While Melea looked even more indignant than Martin himself, her sister observed that the farmer was not the person to complain of the increased value of tithes, since he profited by precisely the same augmentation of the value of produce. The case of the curate she thought a very hard one; and that equity required an increase of his nominal salary, in proportion as its value became depreciated. She wished to know, however, whether it had ever entered the farmer’s head to offer his landlord more rent in consequence of the rise of prices. If it was unfair that the curate should suffer by the depreciation in the value of money, it was equally unfair in the landlord’s case.
Martin looked somewhat at a loss for an answer, till his wife supplied him with one. Besides that it would be time enough, she observed, to pay more rent when it was asked for, at the expiration of the lease, it ought to be considered that money was in better hands when the farmer had it to lay out in improving the land and raising more produce, than when the landlord had it to spend fruitlessly. Martin caught at the idea, and went on with eagerness to show how great a benefit it was to society that more beeves should be bred, and more wheat grown in consequence of fewer liveried servants being kept, and fewer journeys to the lakes being made by the landlord.
Fanny shook her head, and said that this had nothing to do with the original contract between landlord and tenant. Leases were not drawn out with any view to the mode in which the respective parties should spend their money. The point now in question was, whether an agreement should be kept to the letter when new circumstances had caused a violation of its spirit; or whether the party profiting by these new circumstances should not in equity surrender a part of the advantage which the law would permit him to hold. The farmer was not at all pleased to find himself placed on the same side of the question with Mr. Longe, and his favourite Mr. Craig, whose rights he had been so fond of pleading, holding the same ground with Martin’s own landlord.
The argument ended in an agreement that any change like that which had taken place within two years,—any action on the currency,—was a very injurious thing;—not only because it robs some while enriching others, but because it impairs the security of property,—the first bond of the social state.
Just then, Rhoda and the children burst in from the garden, saying that there must be something the matter in the town; for they had heard two or three shouts, and a scream; and, on looking over the hedge, had seen several men hurrying past, who had evidently left their work in the fields on some alarm.

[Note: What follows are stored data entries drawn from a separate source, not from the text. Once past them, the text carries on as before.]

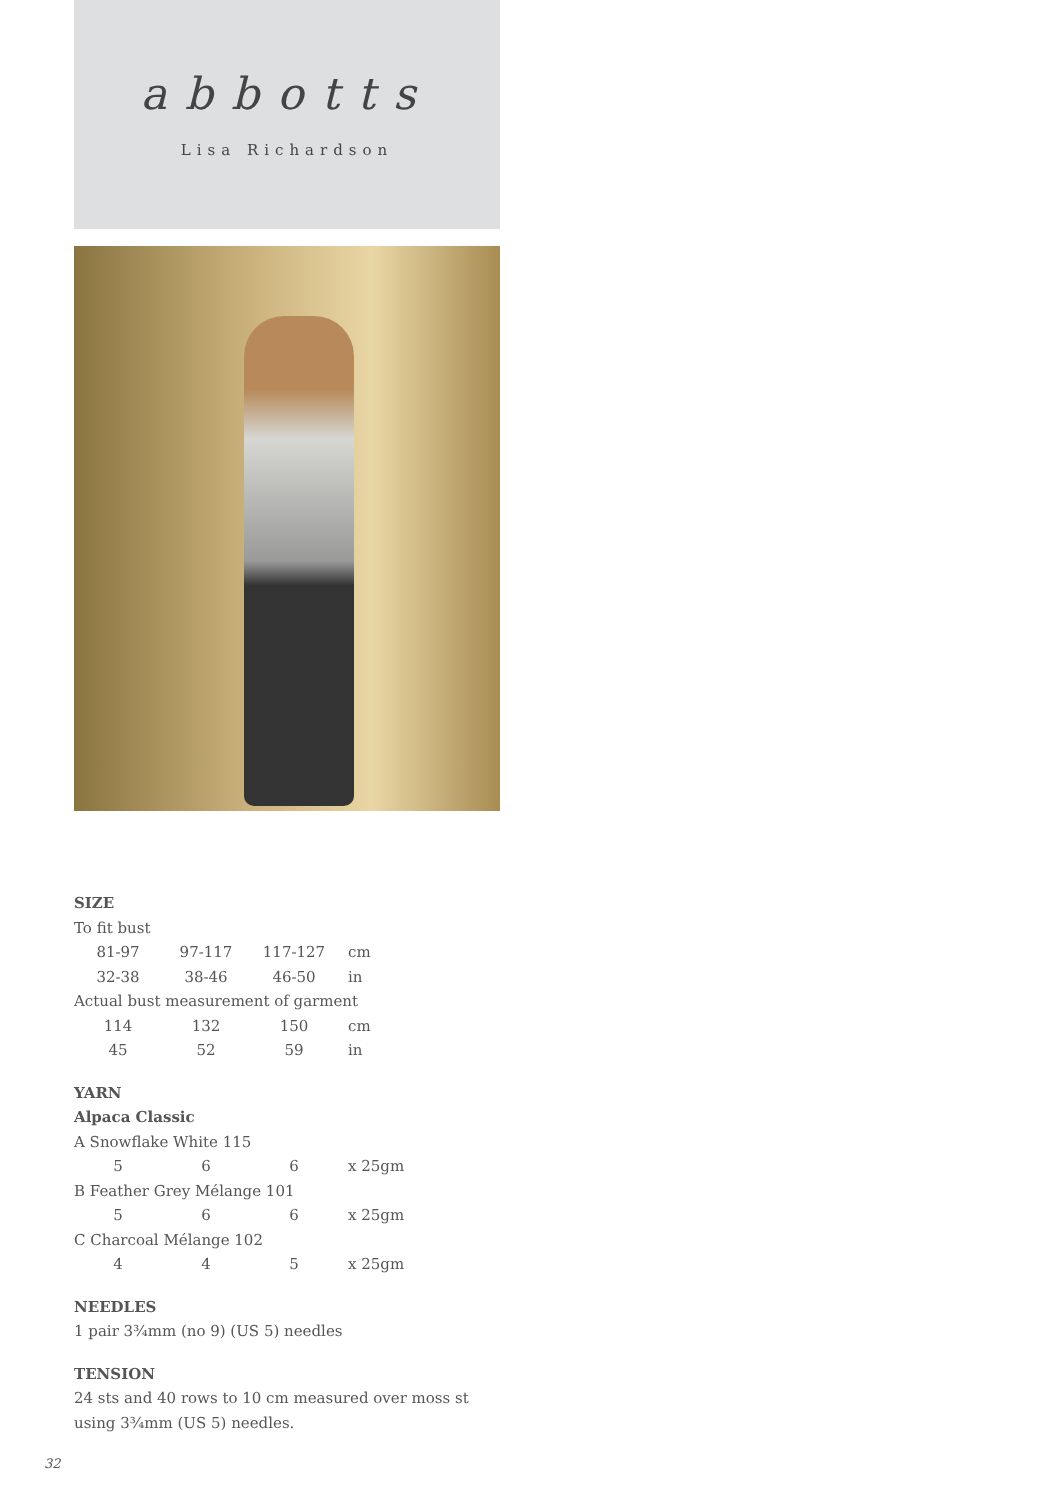abbotts
Lisa Richardson
SIZE
To fit bust
| 81-97 | 97-117 | 117-127 | cm |
| 32-38 | 38-46 | 46-50 | in |
Actual bust measurement of garment
| 114 | 132 | 150 | cm |
| 45 | 52 | 59 | in |
YARN
Alpaca Classic
A Snowflake White 115
| 5 | 6 | 6 | x 25gm |
B Feather Grey Mélange 101
| 5 | 6 | 6 | x 25gm |
C Charcoal Mélange 102
| 4 | 4 | 5 | x 25gm |
NEEDLES
1 pair 3¾mm (no 9) (US 5) needles
TENSION
24 sts and 40 rows to 10 cm measured over moss st using 3¾mm (US 5) needles.
32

Martin snatched his hat and ran out, leaving the young ladies in a state of considerable anxiety. As the farmer had not said when he should come back, and his wife was sure he would stay to see the last of any disaster before he would think of returning home, the girls resolved to walk a little way down the road, and gather such tidings as they could. They had not proceeded more than a furlong from the farm gate before they met their father’s groom, with their own two horses and a message from his master. Mr. Berkeley begged his daughters to proceed on their ride without him, as he was detained by a riot at the workhouse. He begged the young ladies not to be at all uneasy, as the disturbance was already put down, and it was only his duty as a magistrate which detained him. The groom could tell nothing of the matter, further than that the outdoor paupers had begun the mischief, which presently spread within the workhouse. Some windows had been broken, he believed, but he had not heard of any one being hurt.